Tuesday, 31 March 2009

Dirk Skreber

Untitled (The New House of Usher) 1997
Oil on Canvas 300 x 170cm

White Cube Hoxton
8 April 2008

You Dig the Tunnel, I’ll Hide the Soil’ was a group exhibition to pay homage to Edgar Allen Poe’s bicentennial in 2009. The show was curated by artist/writer Harland Miller and staged at both the White Cube Hoxton Square and Shoreditch Town Hall, and features the responses of contemporary artists to the American writer. There were a number of interesting and thought provoking works, and those shown in the dilapidated cellars of Shoreditch Town Hall were shown to considerable advantage.


This particular painting was hung in the White Cube gallery space and I have selected it primarily because of the technique and the use of a house as a motif. I am particularly curious to know if this work has been re-titled to help associations with the exhibition. I find it hard to believe that he had the house of Usher in mind when he painted this particular dripping house back in 1997. Is it significant that he has called the work untitled only to give meaning back with a subtitle?

A single storey house set against a graduated red-grey backdrop. There are tall trees looming behind the house and paint from the roof and eaves drips upwards. This disconcerting trick makes suggests a "model building" that has been dropped into a fish tank whilst the paint is still wet.

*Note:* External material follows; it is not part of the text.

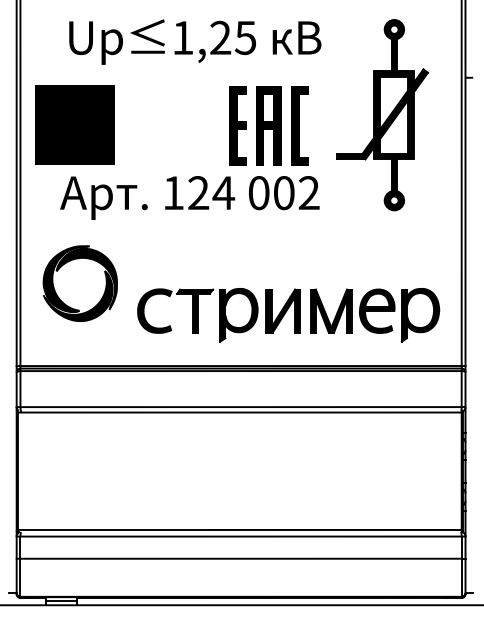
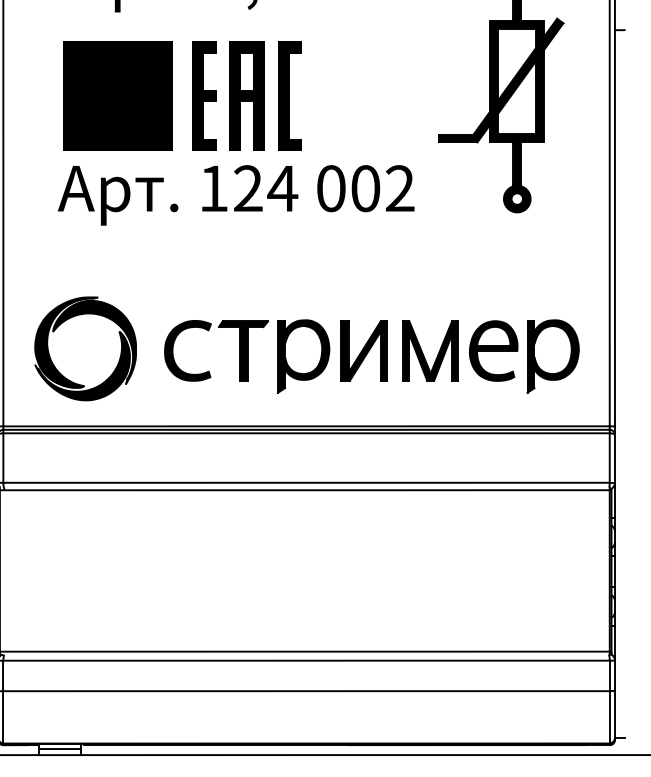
text: (74, 124) -> (117, 94), moved
part: (268, 125) -> (246, 95), moved
part: (79, 283) -> (84, 348), moved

It is a relatively large canvas that gives plenty of room for his more expressive passages to assert themselves. The composition is thirds but unusually (and probably this contradiction is the key unheimlich device) the format is vertical rather than horizontal, with the subject confined to the lower third. Having the low horizon (something he shares with Nigel Cooke) is unsettling as we look at the subject. I suspect the source for the image is from a found photograph of the property, with his own invention for the background. The tree motifs crop up in all his work based on this subject.

The ground is blended thick opaque paint. I would guess the two colours are applied horizontally in bands with the proportion of the second colour in the mix increasing as he progresses down the canvas. The bands are then blended together horizontally with a dry wide bristle brush. I have done this in the past with a conventional house painting brush. A fairly rich medium ensures the paint stays open long enough for the blending, even on a large canvas and also helps heal the brush marks. I used a dry 4” badger blender over the top to remove all brush marks and give a very slick surface.

The more expressive background elements are painted over this blended ground once it is dry. He uses different brush techniques for each type of tree/shrub. All looks very controlled and ordered. The house itself is rendered in opaque white paint, thick enough to stand proud of the surface. It is probably painted upside down to allow the drips and runs to become a chance element within the work. Here it is predominantly a grey from the roof which runs – but in other works I have seen the white drips more prominently. Foreground is a narrow sandy coloured band with splodges of paint for bushes/grass to help create depth.

The painting has a stillness and a feel of the architectural uncanny which I like, but despite the associations of the title, I don’t find the image particularly melancholic.